━━━━━ Exercise material ━━━━━
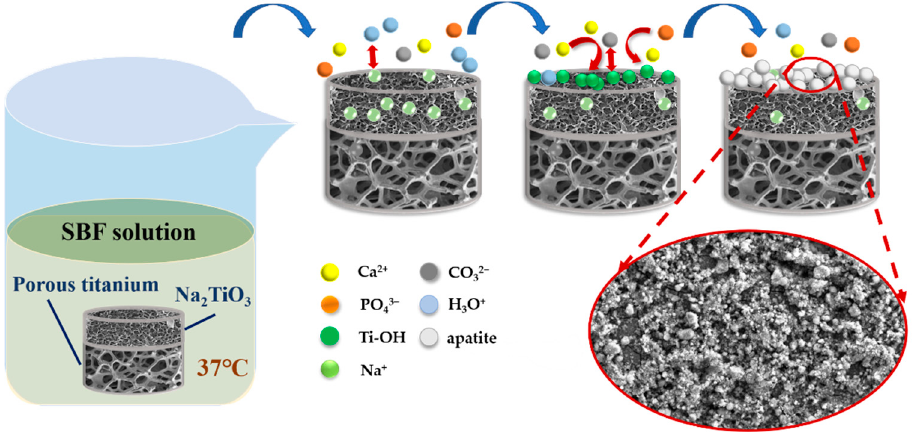
Figure 10. Schematic diagram of the mineralization mechanism of porous Ti treated with NaOH. Figure 11 outlines the cell proliferation assay for BMSCs with porous titanium treated with different concentrations of base. Mitochondria in living cells oxidize and reduce the dehydrogenase in cck-8 to form a water-soluble orange-yellow formazan dye, while dead cells do not have this function. The optical density (OD) of formazan was measured by a specific wavelength. The absorbance is proportional to the concentration of the substance, so the larger the OD value, the more the number of living cells. At the early stage of BMSC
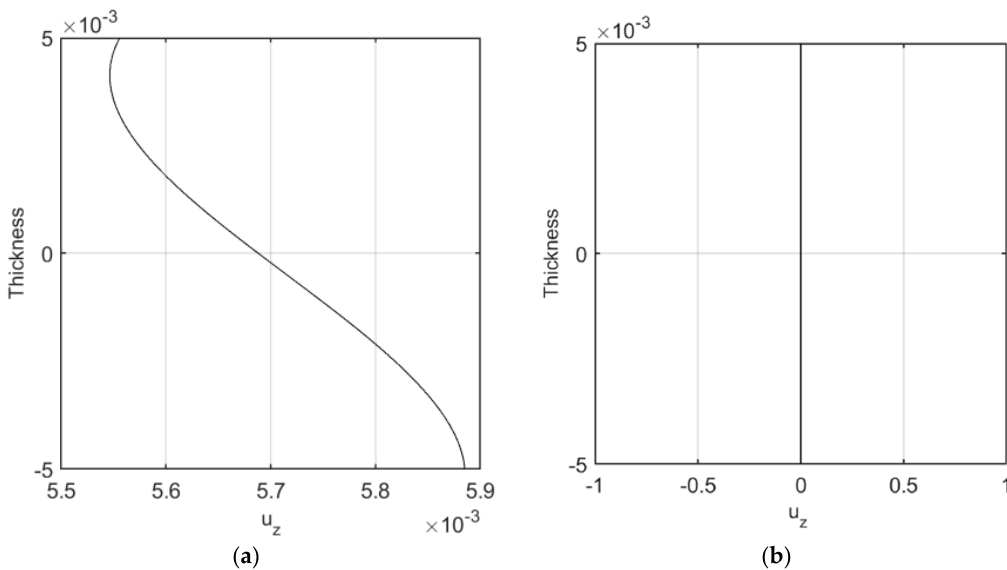
Figure 13. Maximum values of the radial deformation along the thickness direction at different longitudinal positions, at ( a ) x = 0.25 and ( b ) x = 0.5.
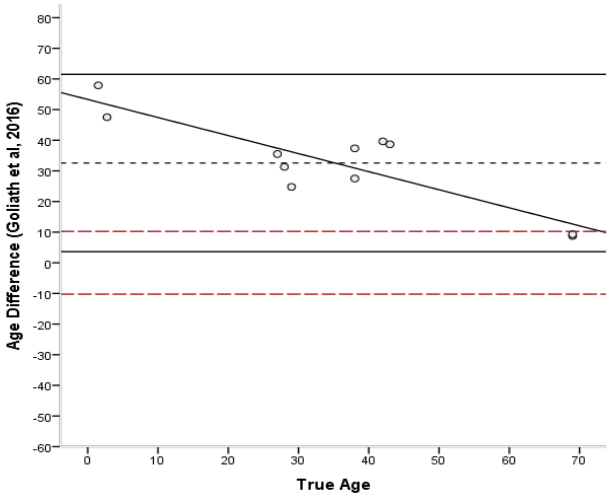
Figure 5. Bland–Altman plot for Goliath’s et al. [16] method illustrating the differences between known and estimated ages for the ribs against the known age. Depicted are 95% limits of agreement (black horizontal lines), mean difference/bias (black dotted line), best fit lines and 95% confidence intervals of the SEE for each method (dashed lines). R 2 of the best fit line: 0.758.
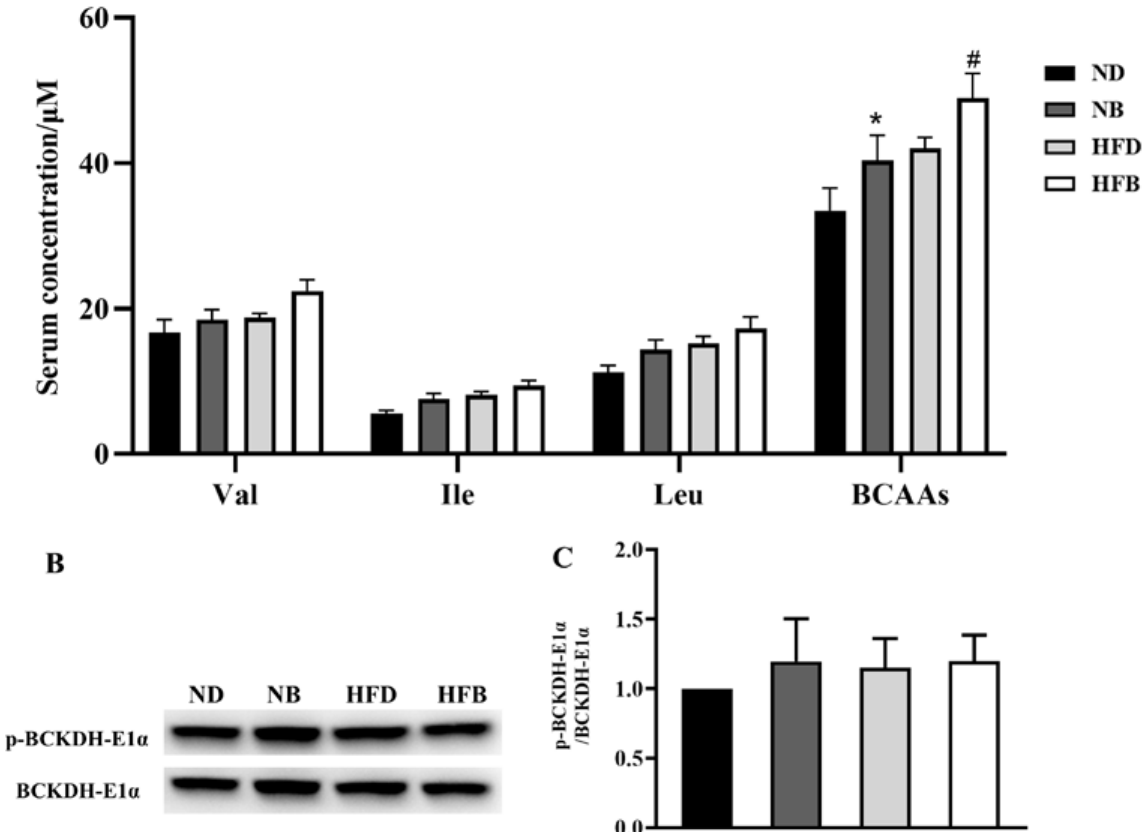
Figure 3. Effects of BCAA supplementation on serum levels of BCAAs and BCAA metabolic enzymes in ApoE − / − mice. ( A ) Serum Val, Ile, Leu and total BCAA concentrations were determined by an LC − MS/MS method. ( B ) Western blotting was used to assess p -BCKDH-E1 α and BCKDH-E1 α protein expression in the liver. ( C ) The relative quantitative values for p -BCKDH-E1 α /BCKDH-E1 α are indicated. Densitometry values were normalized to β -actin. The data are expressed as the mean ± SEM ( n = 8 for each group). * p < 0.05 vs. ND group; # p < 0.05 vs. HFD group.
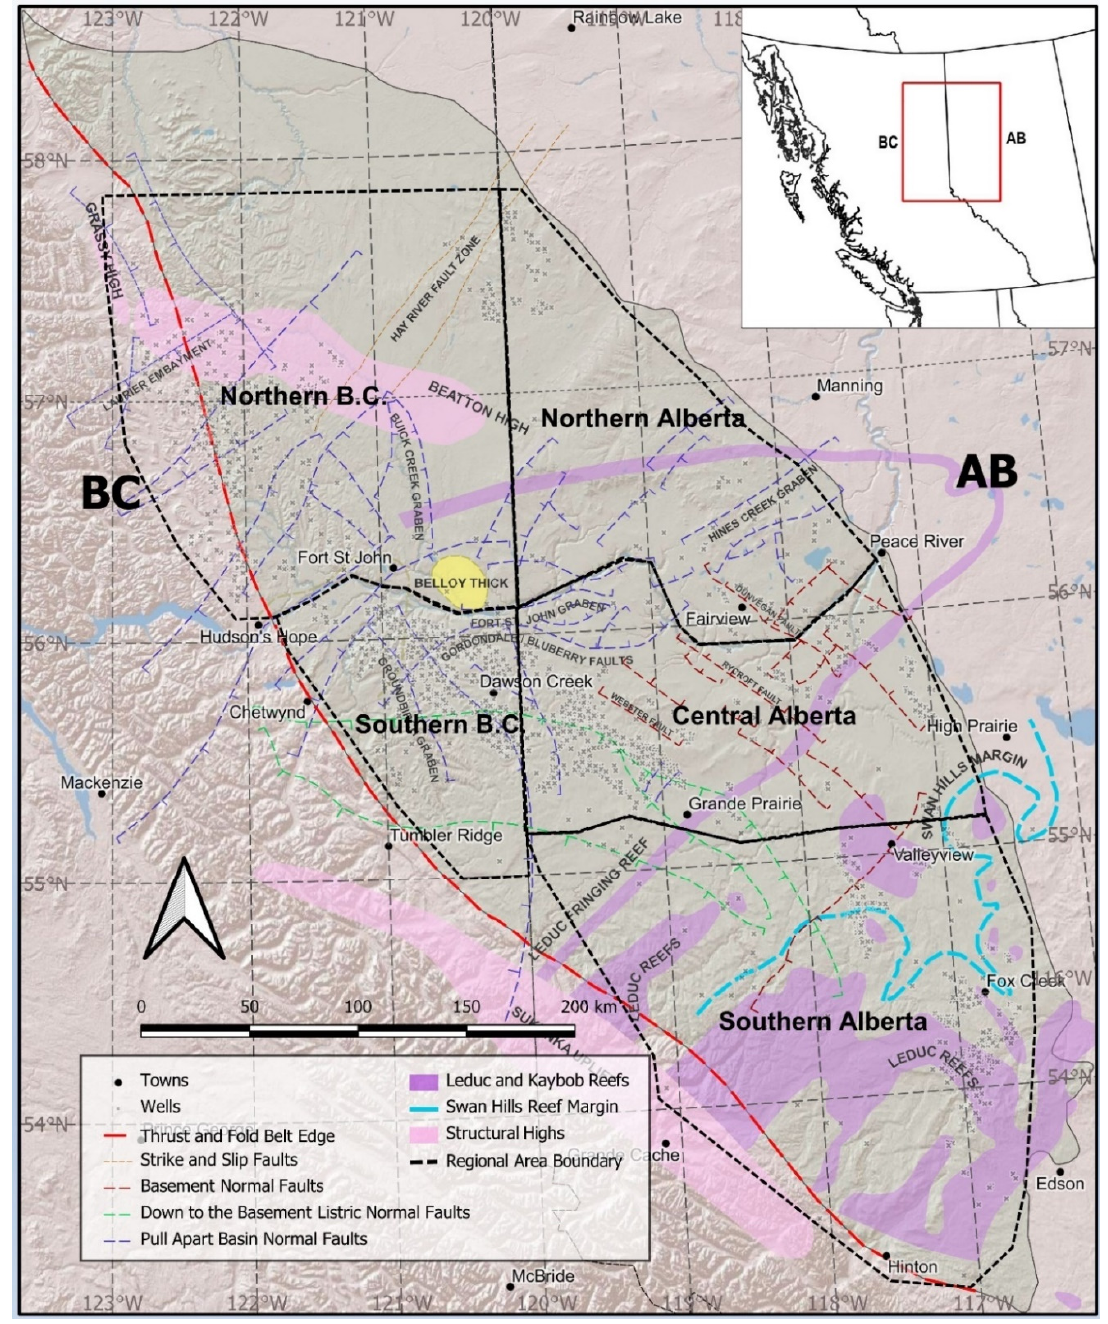
Figure 1. The location of wells sampled (cross symbol) for hydrocarbon composition and the loca- tion of the subdivided regional areas used in this study. Major structural elements that affect the deposition of the Montney Formation are also shown (modified from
━━━━━
Search the records line by line for the word "used" and copy every line where it appears.

> [Answer for the task]:
Figure 3. Effects of BCAA supplementation on serum levels of BCAAs and BCAA metabolic enzymes in ApoE − / − mice. ( A ) Serum Val, Ile, Leu and total BCAA concentrations were determined by an LC − MS/MS method. ( B ) Western blotting was used to assess p -BCKDH-E1 α and BCKDH-E1 α protein expression in the liver. ( C ) The relative quantitative values for p -BCKDH-E1 α /BCKDH-E1 α are indicated. Densitometry values were normalized to β -actin. The data are expressed as the mean ± SEM ( n = 8 for each group). * p < 0.05 vs. ND group; # p < 0.05 vs. HFD group.
Figure 1. The location of wells sampled (cross symbol) for hydrocarbon composition and the loca- tion of the subdivided regional areas used in this study. Major structural elements that affect the deposition of the Montney Formation are also shown (modified from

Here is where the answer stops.